Este é daqueles livros de alto valor cultural infelizmente consumidos apenas em pequenos nichos de mercado por não merecerem publicidade nem críticas favoráveis promocionais visto não serem "populares" e não servirem, por isso, para entretenimento, pois, o que mais se quer nesta enganada sociedade de plástico que os poderes dominantes criaram é divertir-se e esquecer as agruras do quotidiano com histórias do "jet seis" nacional, relatos de namoros, divórcios, cenas patetas e acidentes e funerais de "artistas" e ídolos de grandes massas suburbanas.
Para quem gostaria de ler este livro direi: procure-o, mas muna-se de muita, muita sorte! É que o livro está esgotado e ainda não é suficientemente velho (é de 2005) para se encontrar nos alfarrabistas. Tive a sorte de adquirir o último exemplar disponível na editora (por um grande favor do livreiro pois já estava classificado para recolher à estante das sobras únicas).
Fica aqui este cheirinho:
«Completaram-se em 18 de Outubro de 1989 duzentos e cinquenta anos sobre a morte, na fogueira, de António José da Silva, O Judeu. Assassinado pela Santa Inquisição. Tinha 34 anos de idade.

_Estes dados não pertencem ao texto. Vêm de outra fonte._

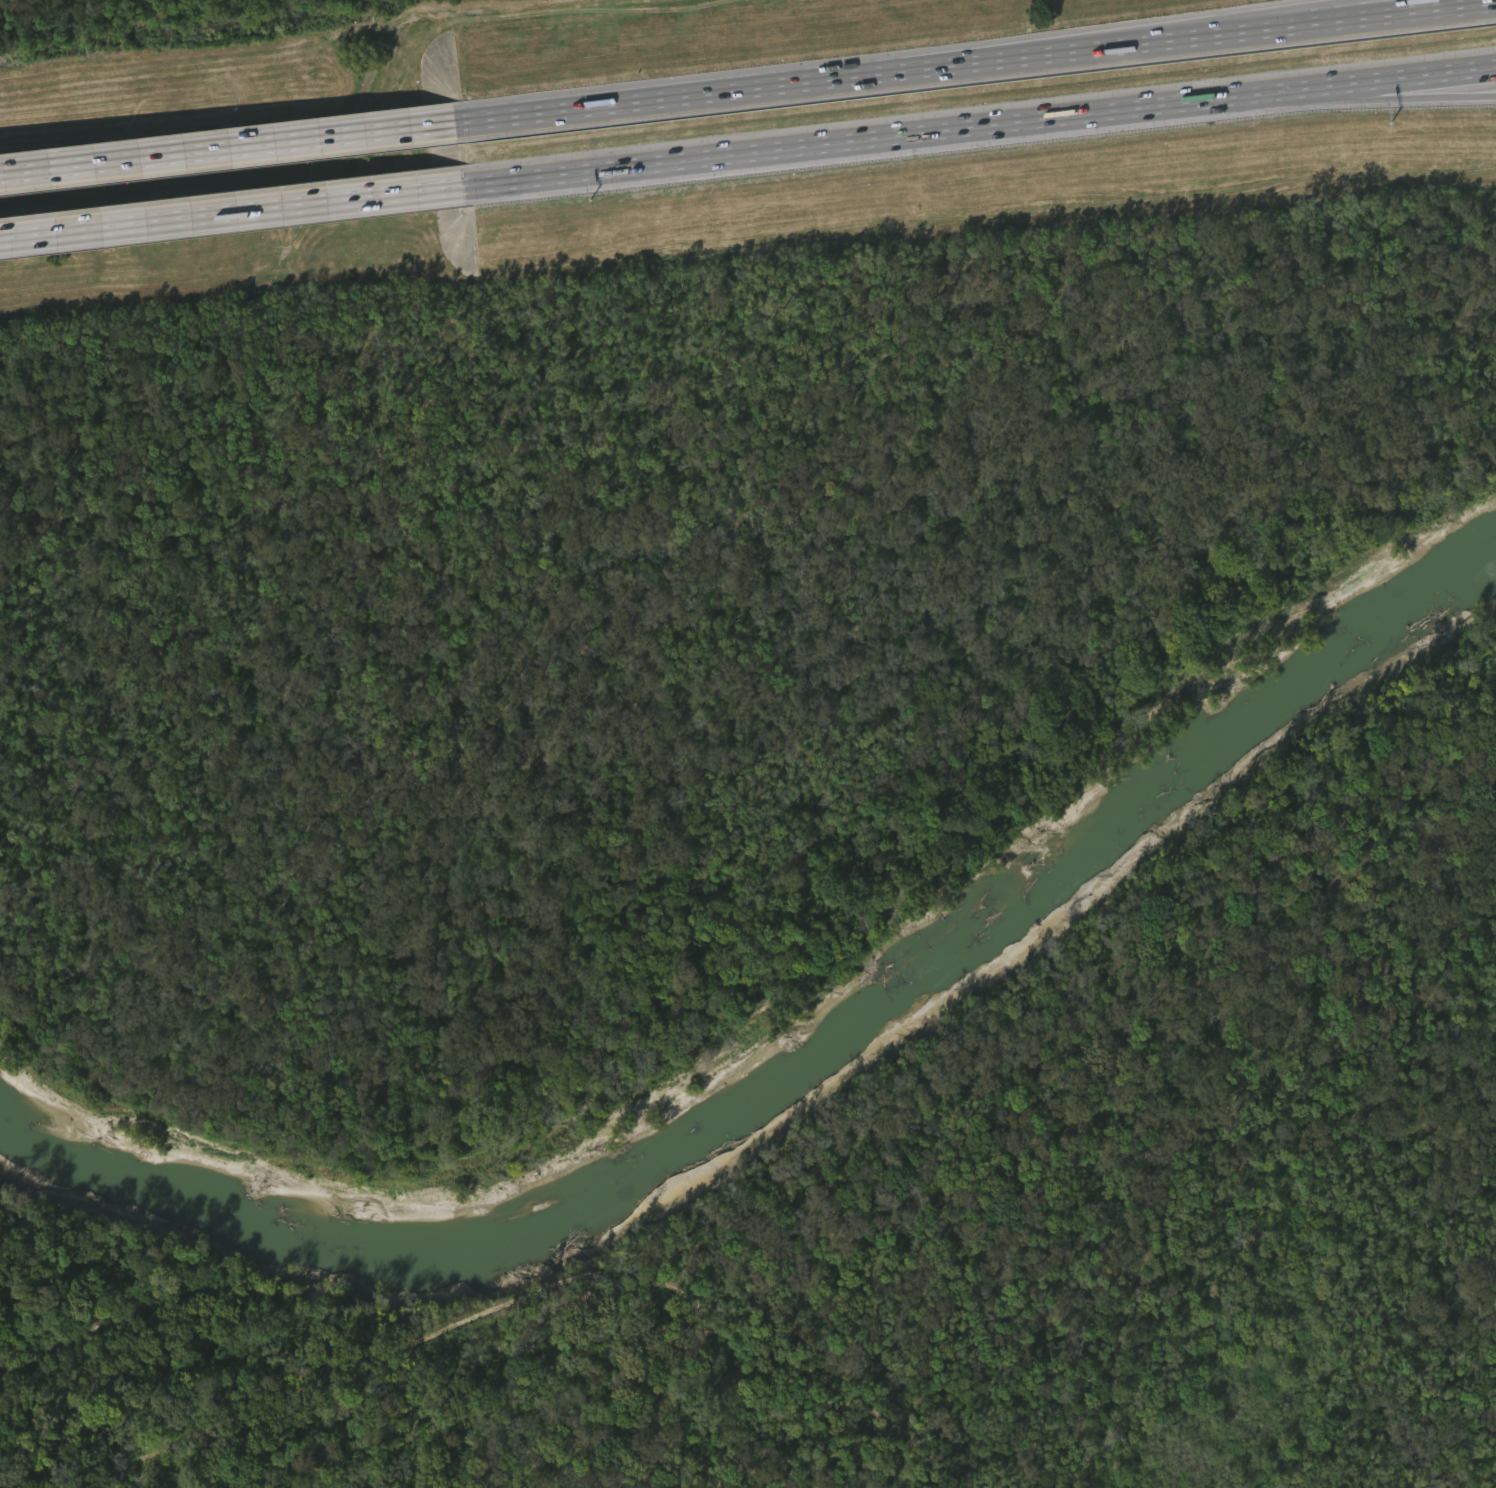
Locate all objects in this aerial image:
road: (1118, 36)
road: (975, 61)
road: (1343, 83)
road: (1343, 98)
road: (826, 143)
road: (228, 148)
road: (231, 211)
river: (945, 943)
river: (166, 1176)
river: (172, 1303)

... O que é que uma coluna de gastronomia tem a ver com isso? Em primeiro lugar, feita por um homem livre, num espaço livre, tem liberdade para evocar esta ou quejanda efeméride. Depois, também aqui há matéria alimentícia a justificar o enquadramento.»
E começa então José Quitério a falar-nos acerca da alimentação dos encarcerados nas masmorras da Inquisição, passando a seguir para o autêntico regabofe que «os senhores inquisidores, apaniguados e demais funcionários do aparelho do ofício santo» protagonizavam «antes e durante os monstruosos espectáculos que encenavam.» Dizendo ainda: «Talvez até o cheiro a carne humana queimada lhes fosse estímulo para o luxo de iguarias e doces com que se banqueteavam nessas alturas.»